-- begin Passage provided --

After an introductory disquisition ‘Of the Causes of Wonderful Things Wherein are searched out the causes of things which produce wonderful effects’, della Porta takes his readers on a tour of such matters as ‘The Wonders of the Load-Stone’, artificial fires, how to beautify women, invisible writing, and in Book 17, in some of the most excited prose in the book, ‘Strange Glasses’. Following ‘merry sports with plain glasses’, where he describes inter alia how to construct a ‘theatre of mirrors’, he comes to ‘Divers operations of Concave-Glasses’ and explains that, compared to plane mirrors, ‘the operations of Concave-glasses are far more curious and admirable, and will afford us more commodities.’ First of all, you must discover the mirror’s ‘point of inversion’.
Then many spectacular and entertaining effects, innocent and not so innocent, become possible.
When you have found the point of Inversion, if you will…Set your head below that point, and you shall behold a huge Face like a monstruous Bacchus, and your finger as great as your arm: So women pull hairs off their eyebrows, for they will show as great as fingers. Seneca reports that Hostinus [della Porta is referring to the Naturales Quaestiones I, 16, where there is a general discussion of how apparitions are produced] made such Concave-Glasses, that they might make things shew greater: He was a great provoker to lust; so ordering his Glasses, that when he was abused by Sodomy, he might see all the motions of the Sodomite behind him, and delight himself with a false representation of his privy parts that shewed so great.
All this is fun, could no doubt be put to ‘theatrical’ use, and perhaps was. A set of these arranged with various degrees of distortion as a theatre of mirrors would have been an early version of the Hall of Mirrors of the modern fun-fair (one of Dee’s biographers suggests that this is what Elizabeth had come to play with at Mortlake). But della Porta then proceeds to describe something much more spectacular, ‘To make an Image seem to hang in the Air, by a Concave-Glass’:
This will be more wonderful with the segment of a circle, for it will appear farther from the Glass. If you be without the point of Inversion, you shall see your head downwards. That with fixed eyes, and not winking at all, you may behold the point, until it comes to your very sight: For where the Catherus [a line perpendicular to the surface] shall cut the line of reflection, there the species reflected will seem almost parted from the Glass: the neerer you are to the Centre, the greater it will be, that you will think to touch it with your hands: and if it be a great Glass, you cannot but wonder; for if any man run at the Glass with a drawn sword, another man will seem to meet him, and to run through his hand.
The image of the dagger, of l’homme armé, again. When Dee encountered or manufactured such a glass, he knew that the standard way of demonstrating its effects was with a sword or dagger. (A swordsman also appears in illustrations of the other main method of producing three-dimensional floating images, the cylindrical mirror.) When Shakespeare wrote his scene, he knew that many ‘of the wiser sort’ in the audience would have been instantly reminded of that well-known mirror trick, the mysterious floating dagger, and that he was thus invoking the whole tradition of Natural Magic, and its message that what the vulgar take to be demonic apparitions are often simply conjuring tricks.

-- end Passage provided --

_Goal 1:_ For each statement, say yes or no to whether the passage on della Porta's concave mirrors agrees with it, and quote the words that decide it: (a) Della Porta's treatment of "Strange Glasses" comes in Book 17. (b) A floating image made with the segment of a circle appears nearer the glass. (c) Della Porta holds plane mirrors to be more curious and admirable than concave ones.
_Goal 2:_ Quote the stretch of the passage on della Porta's concave mirrors from "Then many spectacular" through "shewed so great.".
_Goal 3:_ Write what comes next in the passage on della Porta's concave mirrors, starting after its final sentence.
The records after this point are separate material, unrelated to the passage.

-- begin Extracted entries --

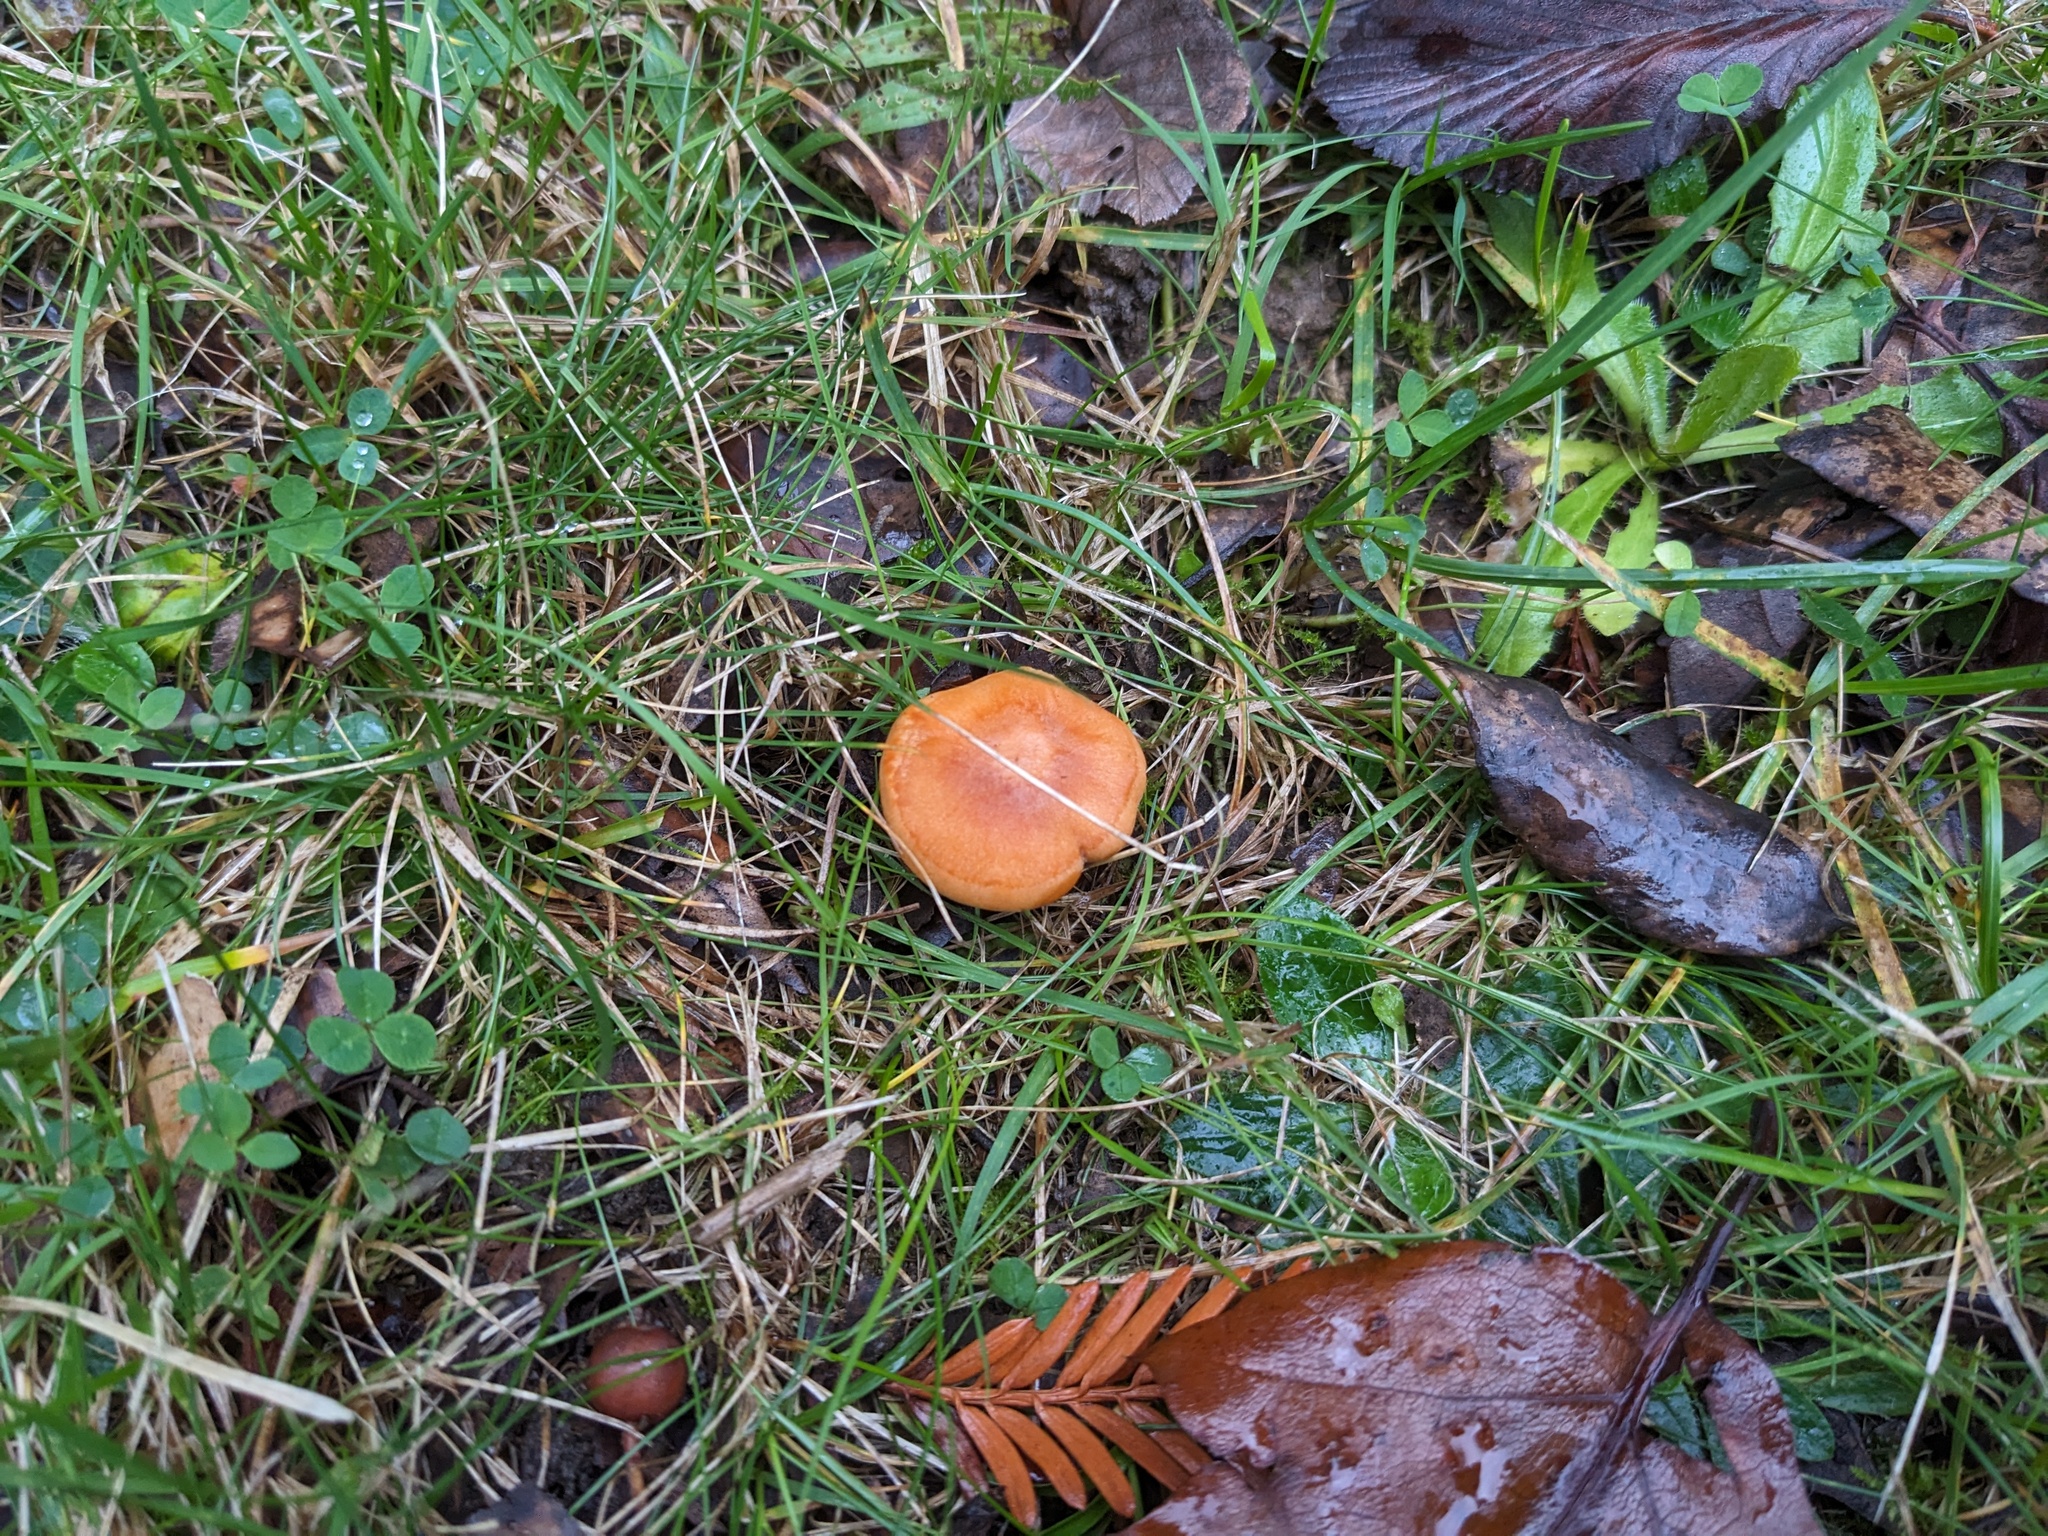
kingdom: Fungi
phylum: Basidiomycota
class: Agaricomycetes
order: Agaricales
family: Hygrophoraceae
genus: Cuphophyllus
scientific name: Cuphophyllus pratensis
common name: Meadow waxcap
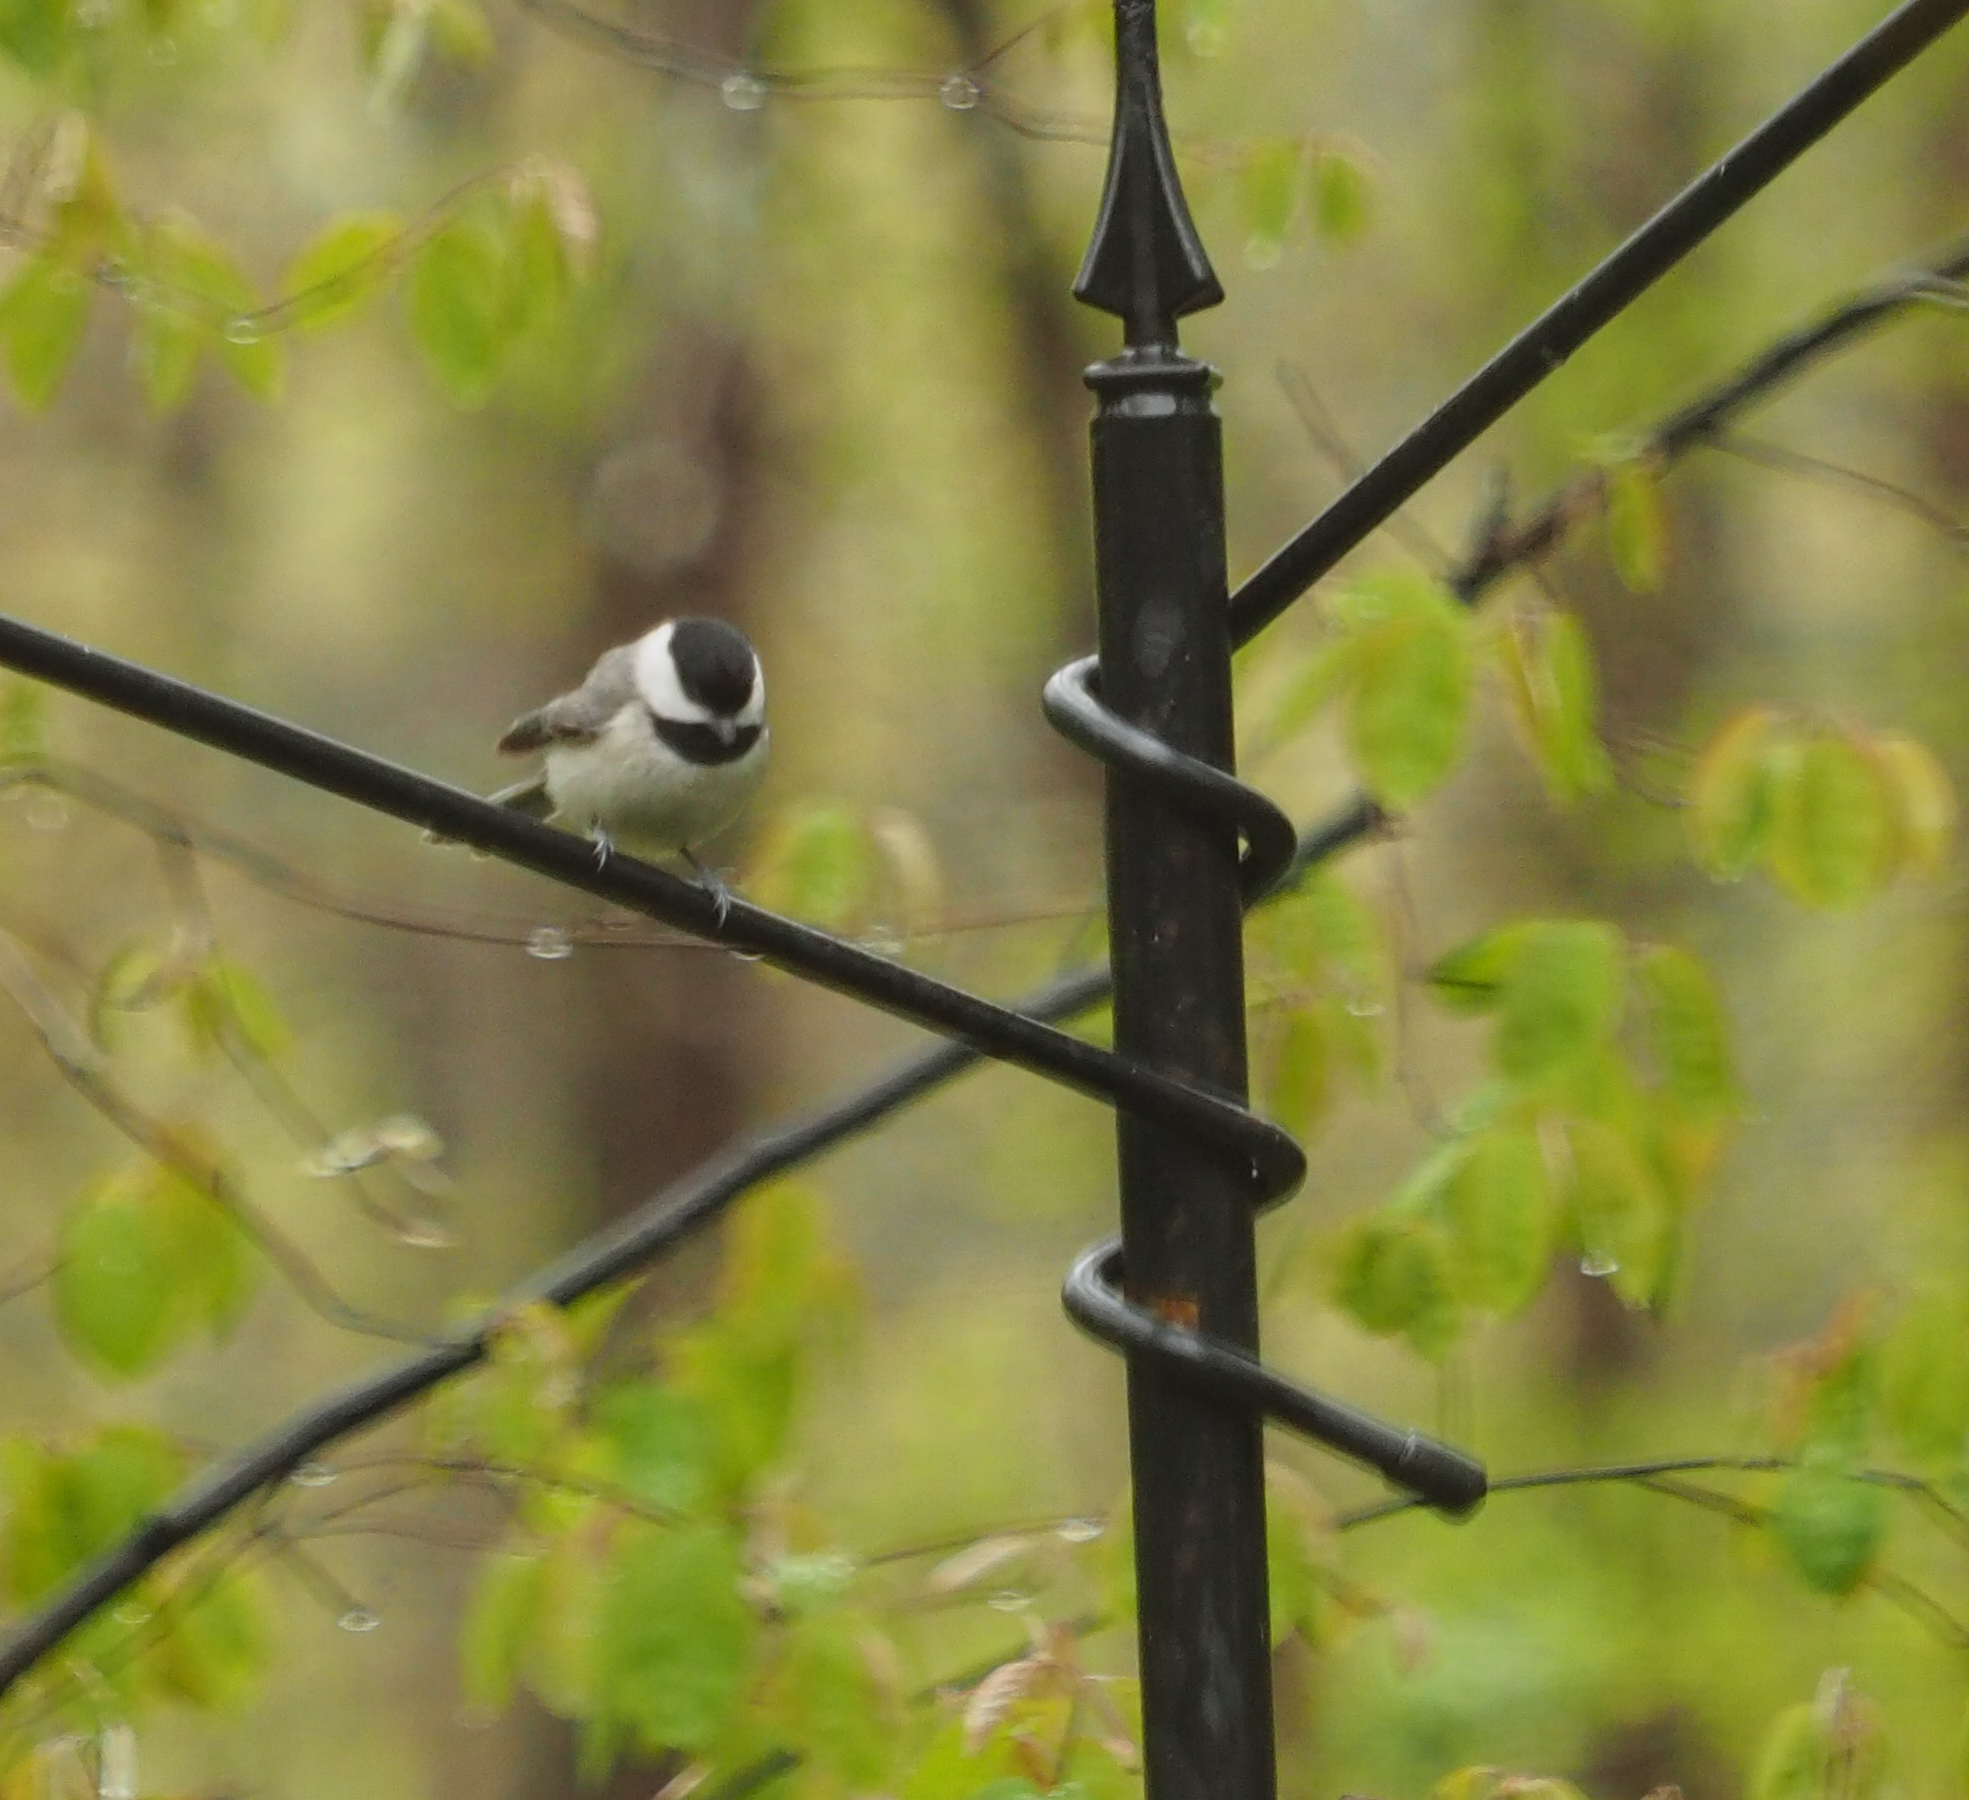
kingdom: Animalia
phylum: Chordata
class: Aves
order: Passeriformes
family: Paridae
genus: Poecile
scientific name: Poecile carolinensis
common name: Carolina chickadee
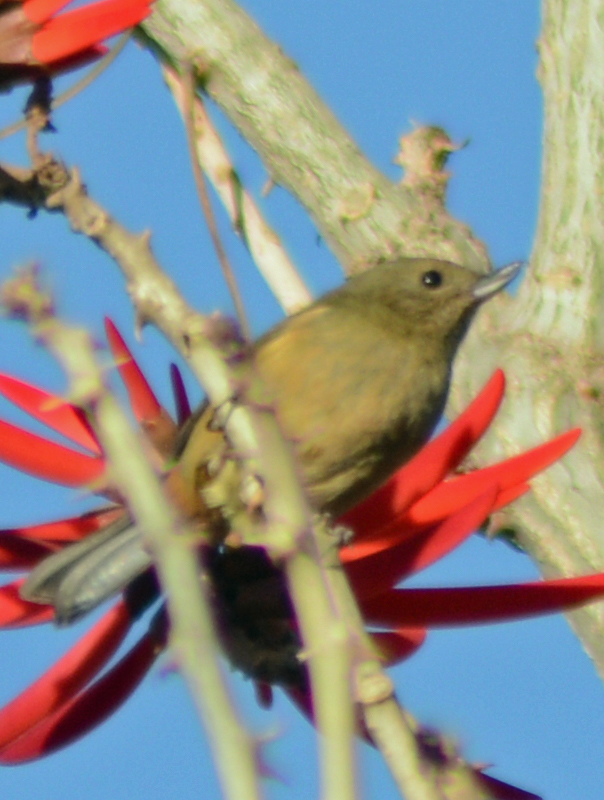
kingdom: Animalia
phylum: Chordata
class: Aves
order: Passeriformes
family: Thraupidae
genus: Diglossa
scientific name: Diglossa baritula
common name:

-- end Extracted entries --

_Exercise output 1:_
(a) Yes: "in Book 17, in some of the most excited prose in the book, ‘Strange Glasses’"
(b) No: "This will be more wonderful with the segment of a circle, for it will appear farther from the Glass."
(c) No: "compared to plane mirrors, ‘the operations of Concave-glasses are far more curious and admirable, and will afford us more commodities.’"

_Exercise output 2:_
Then many spectacular and entertaining effects, innocent and not so innocent, become possible.
When you have found the point of Inversion, if you will…Set your head below that point, and you shall behold a huge Face like a monstruous Bacchus, and your finger as great as your arm: So women pull hairs off their eyebrows, for they will show as great as fingers. Seneca reports that Hostinus [della Porta is referring to the Naturales Quaestiones I, 16, where there is a general discussion of how apparitions are produced] made such Concave-Glasses, that they might make things shew greater: He was a great provoker to lust; so ordering his Glasses, that when he was abused by Sodomy, he might see all the motions of the Sodomite behind him, and delight himself with a false representation of his privy parts that shewed so great.

_Exercise output 3:_
Would it have actually worked, this remarkable device, which, so Dee and della Porta claim, produces not just a strange reflection, but what we would now call a ‘virtual image’, hologram-like, afloat in midair, ‘that you will think to touch it with your hands’? Certainly. I have a small horizontal version of the device on my desk beside me as I write. It is elegantly simple. It has no moving parts and no external power source; no lasers have been used in producing it, as with modern holograms. It is simply a highly polished concave mirror covered by a dome of black plastic with a small circular opening in the centre which conceals the mirror, and above the opening floats the three-dimensional image of a small toy dagger. The effect is uncannily solid and lifelike. Visitor after visitor starts back when they reach out to touch it and find they have it not.
Sir David Brewster, expert adviser to Sir Walter Scott in such matters, inventor of the stereoscope and the kaleidoscope, Vice-Chancellor of the University of Edinburgh, creator and President of the British Association for the Advancement of Science, and one of the great optical scientists of the nineteenth century, provides an especially lucid and practical explanation of how and why the concave mirror works in his Letters on Natural Magic of 1832. His account is also a clear instance of the later history of Natural Magic optics and of one of its chief ideological functions, the demystifying of priestly magic:
the monarchs and priests of ancient times carried on a systematic plan of imposing upon their subjects – a mode of government that was in perfect accordance with their religious belief: but it will scarcely be believed that the same delusions were practised after the establishment of Christianity, and that even the Catholic sanctuary was often the seat of these unhallowed machinations.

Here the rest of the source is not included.